Reading-aloud is emotional in my classroom. Thank goodness! I belt it out, read with a voice, and stop to talk. I cry and laugh, and so do the children. How best can children learn all that is really important? With every picture story and chapter book I read I have a racing heart, because I have to read the words just like they were written by the author- with passion.
When I read Charlotte’s Web, children are drawn into every emotion; worried, sad, curious and more. I am, too. They love this book because it hits the heart.
Hits the heart. That is the most fundamental component of character building. And character– the development of goodness and kindness, doing what is right, being brave and true and selfless– is far more important than learning letters and numbers when children are young. I do this with reading-aloud.
Children become the characters in books and take on the emotions that come with it. Emotional reading is the real teacher, and children become authentic learners. When that happens, it sticks. Sydney is proof:
She chose to read Charlotte’s Web to her baby dolls.

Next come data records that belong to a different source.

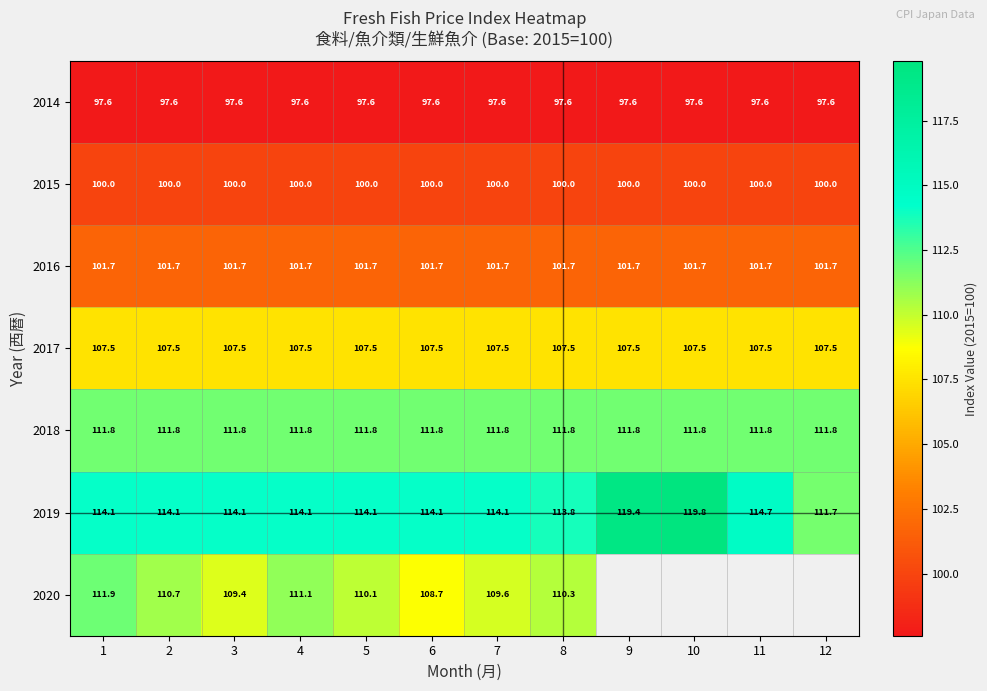

What is the difference between the highest and lowest values at 1?

16.5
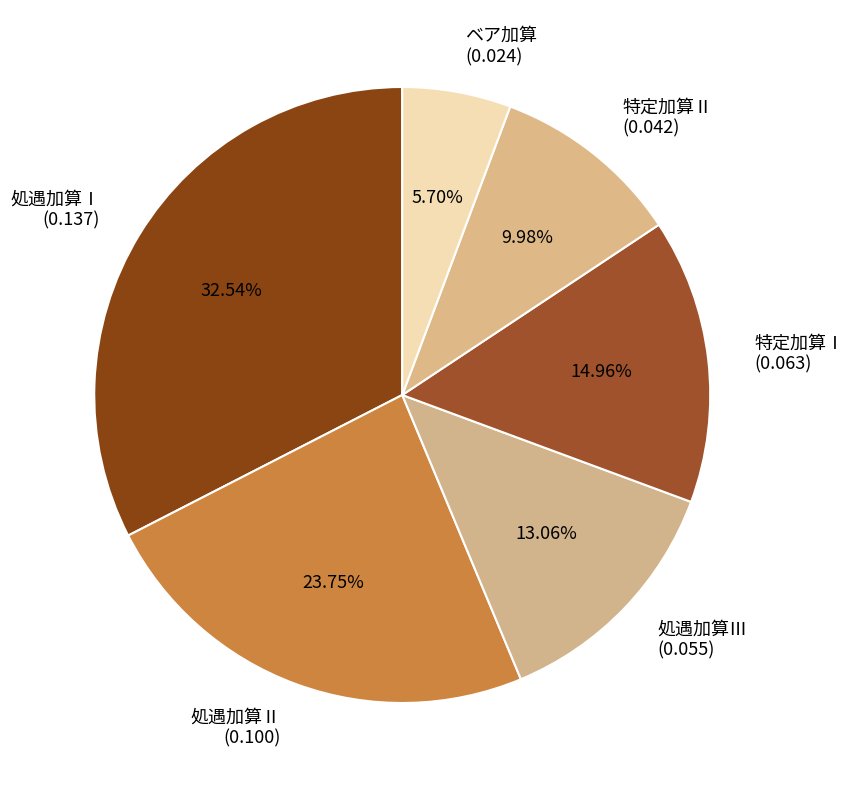

Rank the categories by value from lowest to highest.

ベア加算, 特定加算Ⅱ, 処遇加算Ⅲ, 特定加算Ⅰ, 処遇加算Ⅱ, 処遇加算Ⅰ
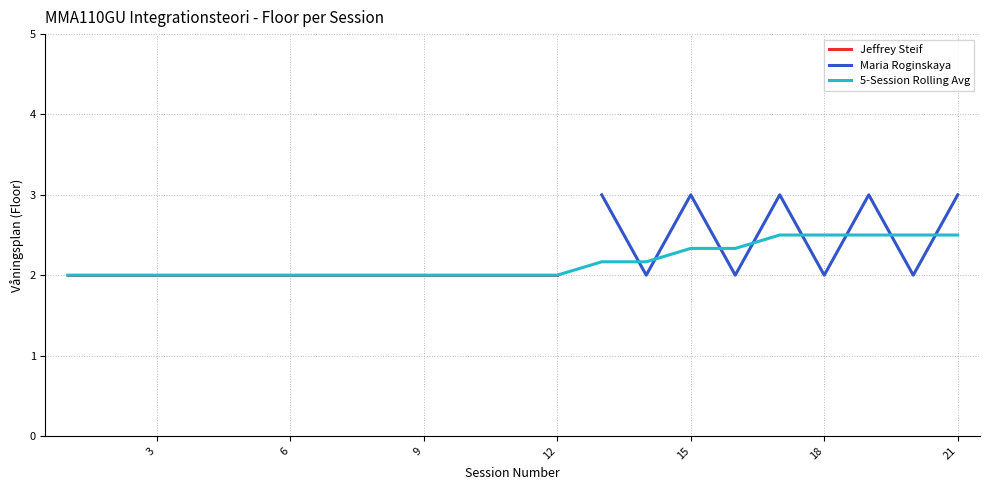

True or false: Maria Roginskaya has a value of 3 at 18.

False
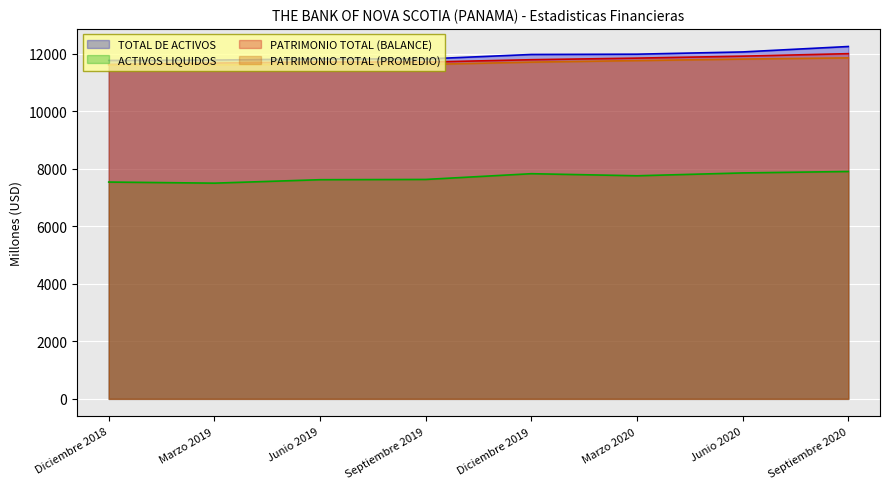

True or false: TOTAL DE ACTIVOS and ACTIVOS LIQUIDOS cross at least once.

False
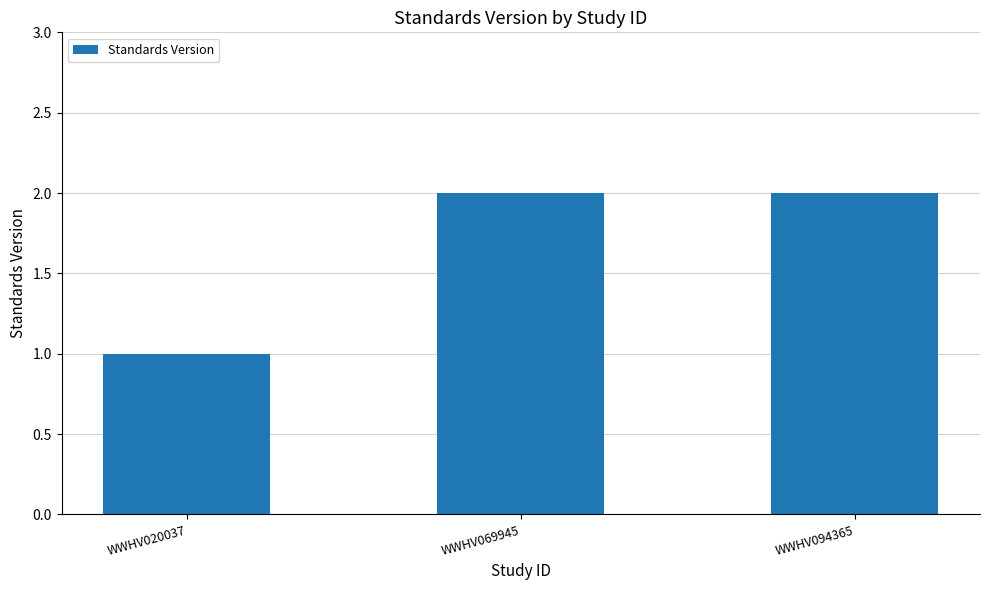

What is the change in value from WWHV020037 to WWHV094365?

+1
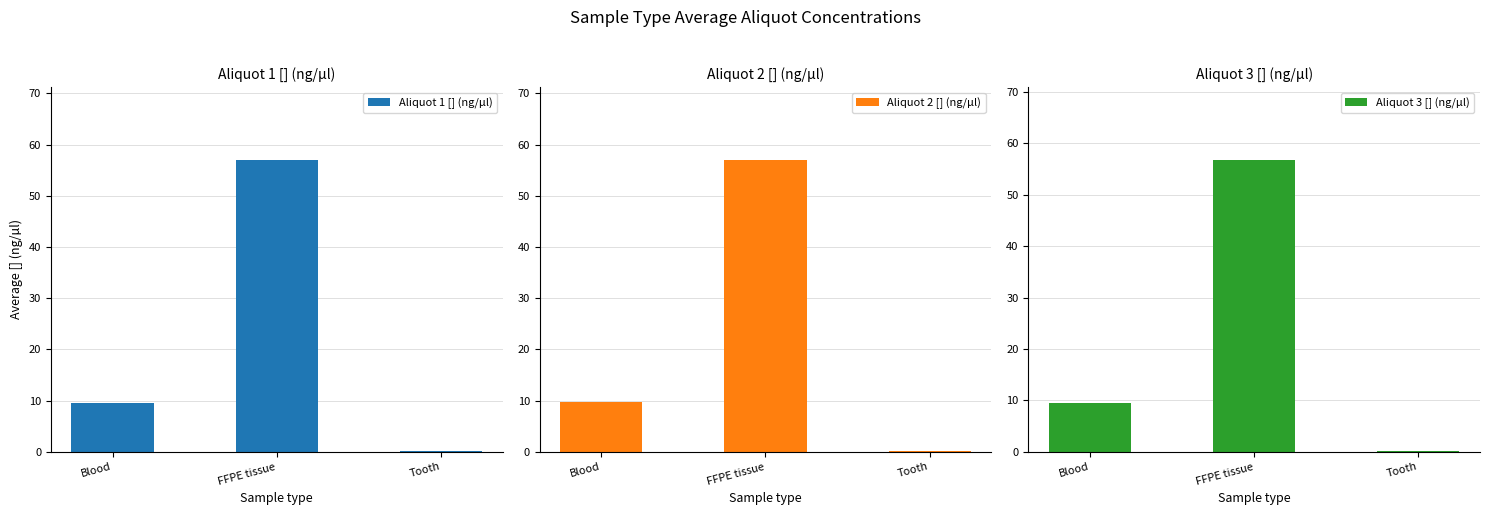

List the series in order of their overall mean, highest first.

Aliquot 2 [] (ng/µl), Aliquot 1 [] (ng/µl), Aliquot 3 [] (ng/µl)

Often it sticks like glue for years, even decades. Lucca is three-years-old and she is read to every night. I discovered her parents were, too. When her father came into the classroom and spotted Gregory the Terrible Eater, he asked, “Did you read that book?” “Yes”, I said. He picked up the book, lovingly touching the cover and said, “Really! My mother read that book to me all the time when I was growing up. I loved that book.”
Lucca’s dad: Look at that big smile!
Emotional reading gives important and everlasting gifts. I often speak about how the number of words a child hears is directly attributed to academic success. When those words are from good literature and have the power to bring children into every character, then they’re learning heart, not just words. I will forever cry out loud when I read about Jack the dog crossing the creek in Little House on the Prairie. I will forever laugh out loud when I read Mother Bruce. I will forever be scared and angry for the baby dragon in My Father’s Dragon. I don’t just read words, I read the voice within those words. Collectively we stop to talk and question. We learn about humanity.
That is why emotional reading comes first.